A TRAIN IN WINTER: An Extraordinary Story of Women, Friendship, and Resistance in Occupied France. By Caroline Moorehead. (Harper/HarperCollins, $27.99.) Moorehead meticulously traces the fates of 230 Frenchwomen sent to Auschwitz as political prisoners of the Reich.
VAN GOGH: The Life. By Steven Naifeh and Gregory White Smith. (Random House, $40.) Was Van Gogh a high-I.Q. aesthete or an earnest simpleton? A frugal bohemian or a big spender? A man who took his own life or a man who was murdered? This hulking and energetic biography complicates the picture.
WHO’S AFRAID OF POST-BLACKNESS? What It Means to Be Black Now. By Touré. (Free Press, $25.) The author’s interviews with 105 prominent African-Americans suggest that today’s “black identity” has cleared the way to a liberating pursuit of individuality.
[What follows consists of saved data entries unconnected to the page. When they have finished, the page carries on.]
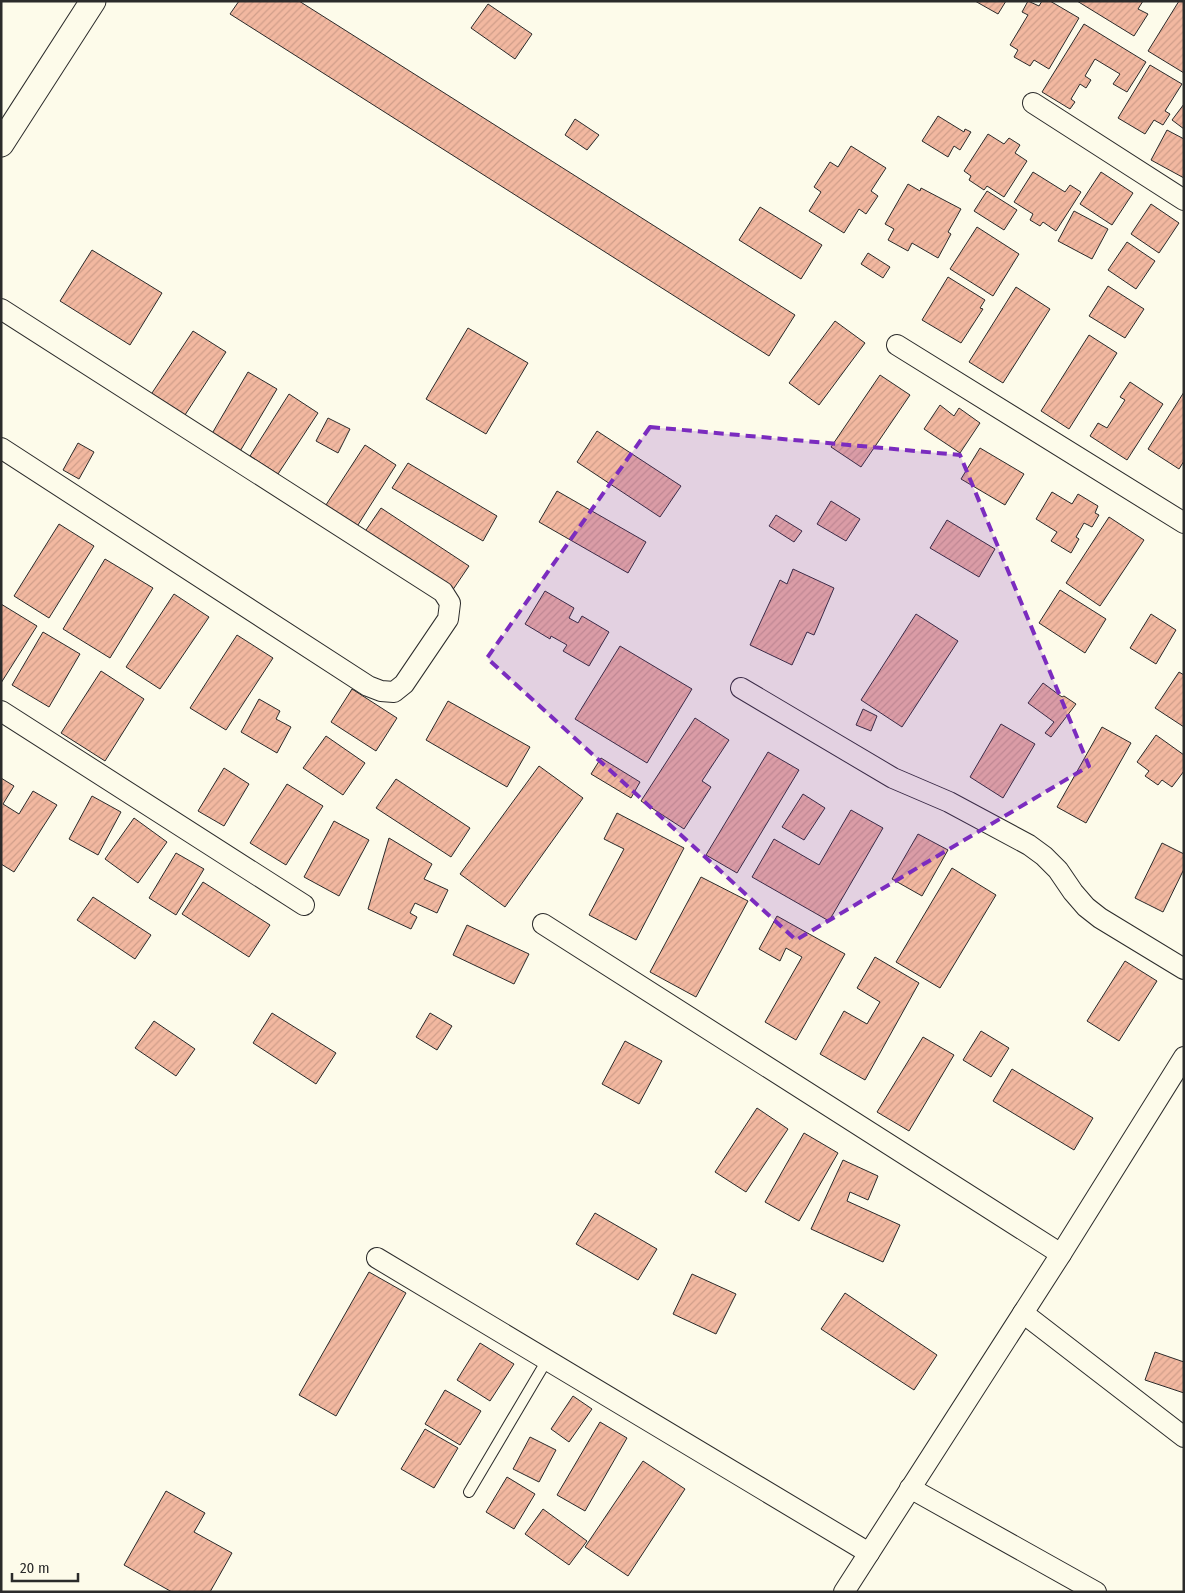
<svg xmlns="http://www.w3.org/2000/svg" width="1185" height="1593" font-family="'Fira Sans Condensed',sans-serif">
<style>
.building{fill:url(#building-hatch);stroke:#2b2b2b}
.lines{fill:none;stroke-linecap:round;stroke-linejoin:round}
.service-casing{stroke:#2b2b2b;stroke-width:12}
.minor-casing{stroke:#2b2b2b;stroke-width:22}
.tertiary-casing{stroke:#2b2b2b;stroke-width:27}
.service{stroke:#fdfbea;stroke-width:10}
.minor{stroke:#fdfbea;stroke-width:20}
.tertiary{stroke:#fdfbea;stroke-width:25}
.marked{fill:#7b2cbf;fill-opacity:0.2;stroke:#7b2cbf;stroke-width:4;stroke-dasharray:10 6;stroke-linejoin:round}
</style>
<defs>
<pattern id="building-hatch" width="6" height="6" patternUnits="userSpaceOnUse" patternTransform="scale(1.25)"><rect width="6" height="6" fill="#f2b8a0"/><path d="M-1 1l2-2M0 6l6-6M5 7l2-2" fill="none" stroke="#d09e8a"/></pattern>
</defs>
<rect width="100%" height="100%" fill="#fdfbea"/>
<g class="building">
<path d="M 239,1 L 299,1 L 795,315 L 769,356 L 230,14 Z"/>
<path d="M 975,1 L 1006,1 L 998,14 Z"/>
<path d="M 1028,1 L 1039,6 L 1042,1 L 1050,1 L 1079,18 L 1049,69 L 1034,60 L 1030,66 L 1014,57 L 1018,50 L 1010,45 L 1028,15 L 1022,12 Z"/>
<path d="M 1077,1 L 1143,1 L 1138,9 L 1148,14 L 1134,36 Z"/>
<path d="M 1179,1 L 1184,1 L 1184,73 L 1148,51 Z"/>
<path d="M 488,4 L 532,34 L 515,59 L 471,28 Z"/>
<path d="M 1084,24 L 1146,62 L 1127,92 L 1113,84 L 1120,74 L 1095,59 L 1085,76 L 1091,80 L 1086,88 L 1080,84 L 1071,99 L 1075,102 L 1070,109 L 1042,92 Z"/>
<path d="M 1150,65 L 1182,84 L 1165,111 L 1170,114 L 1163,125 L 1154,120 L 1145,134 L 1118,118 Z"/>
<path d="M 1184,104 L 1184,129 L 1172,120 Z"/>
<path d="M 938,116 L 964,132 L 965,129 L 971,132 L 960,150 L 954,146 L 948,157 L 922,141 Z"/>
<path d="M 575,119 L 599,135 L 587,150 L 565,135 Z"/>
<path d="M 1167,130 L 1184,139 L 1184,178 L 1151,160 Z"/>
<path d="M 988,134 L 1004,144 L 1009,138 L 1020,145 L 1015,153 L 1027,161 L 1004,197 L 987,186 L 984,190 L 969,180 L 971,176 L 964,171 Z"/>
<path d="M 851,146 L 886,168 L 871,191 L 878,196 L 866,214 L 859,209 L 844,233 L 809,211 L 821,192 L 814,187 L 830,162 L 838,167 Z"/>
<path d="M 1033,172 L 1065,192 L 1070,185 L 1081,192 L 1056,231 L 1043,222 L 1040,226 L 1030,220 L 1033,214 L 1014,202 Z"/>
<path d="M 1101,172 L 1133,193 L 1112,225 L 1080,204 Z"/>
<path d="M 908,184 L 920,191 L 921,188 L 961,209 L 948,232 L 951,234 L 938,258 L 912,243 L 908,251 L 888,240 L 894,229 L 885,224 Z"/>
<path d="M 987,191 L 1017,210 L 1004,230 L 974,211 Z"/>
<path d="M 1151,204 L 1179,223 L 1159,253 L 1131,234 Z"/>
<path d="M 760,207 L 822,245 L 801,279 L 739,240 Z"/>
<path d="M 1074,211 L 1108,229 L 1092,259 L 1058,241 Z"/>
<path d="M 977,227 L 1019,254 L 993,296 L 950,269 Z"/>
<path d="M 1127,242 L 1155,261 L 1136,289 L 1108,270 Z"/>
<path d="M 92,250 L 162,293 L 130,345 L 60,301 Z"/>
<path d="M 868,253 L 890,267 L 883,278 L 861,264 Z"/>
<path d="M 948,277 L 985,300 L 980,308 L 983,309 L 961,343 L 922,320 Z"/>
<path d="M 1108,286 L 1144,309 L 1125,338 L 1089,316 Z"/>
<path d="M 1016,287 L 1050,309 L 1003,383 L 969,362 Z"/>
<path d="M 835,321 L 865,343 L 819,405 L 789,383 Z"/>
<path d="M 468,328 L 528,363 L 486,434 L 426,399 Z"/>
<path d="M 193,331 L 226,352 L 183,418 L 150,396 Z"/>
<path d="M 1089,335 L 1117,353 L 1069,429 L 1041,411 Z"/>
<path d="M 248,372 L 277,389 L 239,453 L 210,437 Z"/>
<path d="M 880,375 L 910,395 L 861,467 L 831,447 Z"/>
<path d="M 1130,382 L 1163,404 L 1127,460 L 1090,436 L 1098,423 L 1107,428 L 1125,400 L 1120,397 Z"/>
<path d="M 1184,392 L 1184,461 L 1179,469 L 1148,449 Z"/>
<path d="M 289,394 L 318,413 L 278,474 L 250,456 Z"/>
<path d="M 940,405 L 954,416 L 959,408 L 980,423 L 960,453 L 924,429 Z"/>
<path d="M 328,418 L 350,429 L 338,453 L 316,441 Z"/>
<path d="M 597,431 L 681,486 L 660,517 L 577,462 Z"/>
<path d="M 78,443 L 94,452 L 79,479 L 63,470 Z"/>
<path d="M 365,445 L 396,465 L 356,528 L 324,508 Z"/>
<path d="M 980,448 L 1024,474 L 1005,505 L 961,479 Z"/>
<path d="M 408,463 L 497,516 L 483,541 L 392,488 Z"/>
<path d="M 557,491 L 646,542 L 628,573 L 539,522 Z"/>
<path d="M 1052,492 L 1072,504 L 1078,494 L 1098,506 L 1095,513 L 1099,515 L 1092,527 L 1084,523 L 1076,537 L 1079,539 L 1071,553 L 1051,541 L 1057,532 L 1036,519 Z"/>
<path d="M 831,501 L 860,519 L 846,541 L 817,524 Z"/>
<path d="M 381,508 L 469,566 L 452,591 L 364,533 Z"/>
<path d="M 776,515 L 802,531 L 794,542 L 769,526 Z"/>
<path d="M 1109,517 L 1144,540 L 1100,606 L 1066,583 Z"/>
<path d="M 947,520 L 995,549 L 979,577 L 930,548 Z"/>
<path d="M 59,524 L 94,546 L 49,618 L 14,596 Z"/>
<path d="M 105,559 L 153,588 L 110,658 L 63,629 Z"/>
<path d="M 793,569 L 834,588 L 814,635 L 807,632 L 792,665 L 750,645 L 780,580 L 787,584 Z"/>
<path d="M 1060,590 L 1106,619 L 1085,653 L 1039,623 Z"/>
<path d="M 545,591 L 574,608 L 569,618 L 578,623 L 582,616 L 609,632 L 589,666 L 563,651 L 567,645 L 551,636 L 550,639 L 525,624 Z"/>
<path d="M 174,594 L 209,617 L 160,689 L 126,667 Z"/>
<path d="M 1,604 L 37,626 L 1,683 Z"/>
<path d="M 916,614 L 958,641 L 902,727 L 861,700 Z"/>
<path d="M 1151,614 L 1176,630 L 1156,664 L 1130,648 Z"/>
<path d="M 43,632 L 80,654 L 49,707 L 12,685 Z"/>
<path d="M 237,635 L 273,658 L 226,730 L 190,708 Z"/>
<path d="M 620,646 L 692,689 L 647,763 L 575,719 Z"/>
<path d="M 101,671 L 144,699 L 105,761 L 61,733 Z"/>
<path d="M 1179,672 L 1184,675 L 1184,727 L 1155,708 Z"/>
<path d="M 1043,683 L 1062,697 L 1064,696 L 1076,704 L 1051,737 L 1045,733 L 1054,722 L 1028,703 Z"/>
<path d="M 352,689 L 397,718 L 376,751 L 331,722 Z"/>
<path d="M 259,699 L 280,711 L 276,719 L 291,727 L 277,753 L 241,732 Z"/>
<path d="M 448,701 L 530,747 L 507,787 L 426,740 Z"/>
<path d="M 863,709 L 877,716 L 871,731 L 856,725 Z"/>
<path d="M 695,718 L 729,740 L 702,781 L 711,787 L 684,829 L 641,801 Z"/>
<path d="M 1001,724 L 1035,744 L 1003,798 L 970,777 Z"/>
<path d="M 1102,727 L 1131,743 L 1086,823 L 1057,807 Z"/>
<path d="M 1156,735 L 1184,755 L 1184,771 L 1172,787 L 1162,780 L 1158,785 L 1145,776 L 1149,771 L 1137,762 Z"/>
<path d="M 326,736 L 365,763 L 343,795 L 303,768 Z"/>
<path d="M 768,752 L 799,770 L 737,873 L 706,855 Z"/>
<path d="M 601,758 L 640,782 L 631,798 L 591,774 Z"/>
<path d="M 539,766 L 583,798 L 505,907 L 460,874 Z"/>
<path d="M 224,768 L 249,784 L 224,826 L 198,811 Z"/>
<path d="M 1,778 L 14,786 L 3,804 L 19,814 L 33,791 L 57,805 L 14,872 L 1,864 Z"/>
<path d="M 396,779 L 470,828 L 451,857 L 376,808 Z"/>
<path d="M 287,784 L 323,806 L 286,865 L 250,843 Z"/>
<path d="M 803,794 L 825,808 L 804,840 L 782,827 Z"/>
<path d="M 92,796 L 121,812 L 98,855 L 69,839 Z"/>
<path d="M 851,810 L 883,828 L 829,921 L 752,877 L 774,839 L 819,865 Z"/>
<path d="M 617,813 L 684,848 L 636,940 L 589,915 L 624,849 L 604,839 Z"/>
<path d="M 134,818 L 167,842 L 138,883 L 105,859 Z"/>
<path d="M 334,821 L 369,840 L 339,896 L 304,877 Z"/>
<path d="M 918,834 L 948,850 L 922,896 L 892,879 Z"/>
<path d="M 389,838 L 432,864 L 424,879 L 448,890 L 437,913 L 415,903 L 410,913 L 417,917 L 411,929 L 368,909 Z"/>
<path d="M 1162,843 L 1184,854 L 1184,869 L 1163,912 L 1135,898 Z"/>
<path d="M 176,853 L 204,869 L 176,915 L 149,898 Z"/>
<path d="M 952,868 L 996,895 L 940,988 L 896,962 Z"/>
<path d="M 701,877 L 748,901 L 696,997 L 650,972 Z"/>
<path d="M 203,882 L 270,925 L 249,957 L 182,914 Z"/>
<path d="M 93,897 L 151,935 L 135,959 L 77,920 Z"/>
<path d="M 777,916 L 845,954 L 796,1040 L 765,1022 L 802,957 L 786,948 L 780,961 L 759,949 Z"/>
<path d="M 467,925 L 529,954 L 514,984 L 453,955 Z"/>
<path d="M 875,957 L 919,983 L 865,1080 L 820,1054 L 844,1011 L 867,1024 L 880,1002 L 857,988 Z"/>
<path d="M 1125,961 L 1157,981 L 1119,1041 L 1087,1021 Z"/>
<path d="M 272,1013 L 336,1053 L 316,1084 L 253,1043 Z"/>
<path d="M 430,1013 L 452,1026 L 437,1050 L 416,1037 Z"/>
<path d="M 154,1021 L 195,1049 L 176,1076 L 135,1048 Z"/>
<path d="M 981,1031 L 1009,1048 L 991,1077 L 963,1060 Z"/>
<path d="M 923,1037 L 954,1055 L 909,1131 L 877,1112 Z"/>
<path d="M 625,1041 L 662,1061 L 639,1104 L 602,1084 Z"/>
<path d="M 1012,1069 L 1093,1118 L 1074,1150 L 993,1101 Z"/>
<path d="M 757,1108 L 788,1129 L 746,1192 L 715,1172 Z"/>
<path d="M 804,1133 L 838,1153 L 799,1221 L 765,1202 Z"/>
<path d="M 843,1160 L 878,1176 L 868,1200 L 850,1192 L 847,1201 L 900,1225 L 883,1262 L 811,1229 Z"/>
<path d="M 595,1213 L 657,1249 L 638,1280 L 576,1244 Z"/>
<path d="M 369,1272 L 406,1293 L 336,1416 L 299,1395 Z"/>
<path d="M 692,1274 L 736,1294 L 716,1334 L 673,1314 Z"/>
<path d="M 845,1293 L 937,1355 L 914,1390 L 821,1329 Z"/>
<path d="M 480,1343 L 514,1364 L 490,1401 L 457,1380 Z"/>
<path d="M 1155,1352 L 1184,1362 L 1184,1393 L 1145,1380 Z"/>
<path d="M 445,1390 L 481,1411 L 460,1445 L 425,1424 Z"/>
<path d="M 573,1396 L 592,1409 L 569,1442 L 551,1429 Z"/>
<path d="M 600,1422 L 627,1438 L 585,1511 L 557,1495 Z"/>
<path d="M 425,1429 L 458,1448 L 434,1488 L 401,1469 Z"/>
<path d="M 530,1437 L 556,1450 L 539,1482 L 513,1469 Z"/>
<path d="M 643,1461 L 685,1489 L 628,1576 L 585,1547 Z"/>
<path d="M 507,1477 L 535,1494 L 514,1529 L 486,1512 Z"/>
<path d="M 166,1491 L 205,1513 L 194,1532 L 232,1553 L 210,1592 L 172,1592 L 124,1565 Z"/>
<path d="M 543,1509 L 587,1541 L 569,1565 L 525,1534 Z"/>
</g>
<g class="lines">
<g class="service-casing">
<path id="service" d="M 469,1492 L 547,1360"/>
</g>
<g class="minor-casing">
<g id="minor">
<path d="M 1033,103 L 1184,200"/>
<path d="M 1,309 L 443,592 L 450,603 L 448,619 L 404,684 L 394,692 L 381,691 L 368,686 L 1,448"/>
<path d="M 897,345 L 1184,523"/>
<path d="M 741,688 L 893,778 L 949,802 L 1029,845 L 1044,856 L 1058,870 L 1073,892 L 1086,907 L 1100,918 L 1184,969"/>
<path d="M 1,711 L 304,905"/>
<path d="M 543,924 L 1061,1254"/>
<path d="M 377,1258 L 869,1553"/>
<path d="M 1023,1313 L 1184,1437"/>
<path d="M 910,1488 L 1096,1592"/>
<path d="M 844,1592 L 1061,1254 L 1184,1057"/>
</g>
</g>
<g class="tertiary-casing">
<path id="tertiary" d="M 1,144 L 93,1"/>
</g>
<use href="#service" class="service"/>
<use href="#minor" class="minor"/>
<use href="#tertiary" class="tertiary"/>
</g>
<path class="marked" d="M 650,427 L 960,455 L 1089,766 L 796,940 L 487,658 Z"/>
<rect width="1185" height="1593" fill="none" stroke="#2b2b2b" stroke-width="5"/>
<path d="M12 1573v8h66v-8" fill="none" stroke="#2b2b2b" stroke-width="2.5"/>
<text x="20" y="1573" font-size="15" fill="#2b2b2b" stroke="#fdfbea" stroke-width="4" paint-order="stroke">20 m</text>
</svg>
WHY THE WEST RULES — FOR NOW: The Patterns of History, and What They Reveal About the Future. By Ian Morris. (Farrar, Straus & Giroux, $35.) A Stanford historian argues that we face an immediate choice — East-West cooperation or catastrophe.
A WORLD ON FIRE: Britain’s Crucial Role in the American Civil War. By Amanda Foreman. (Random House, $35.) While Union and Confederate guns blazed, a battle was also being waged for English hearts and minds, at both the elite and popular levels.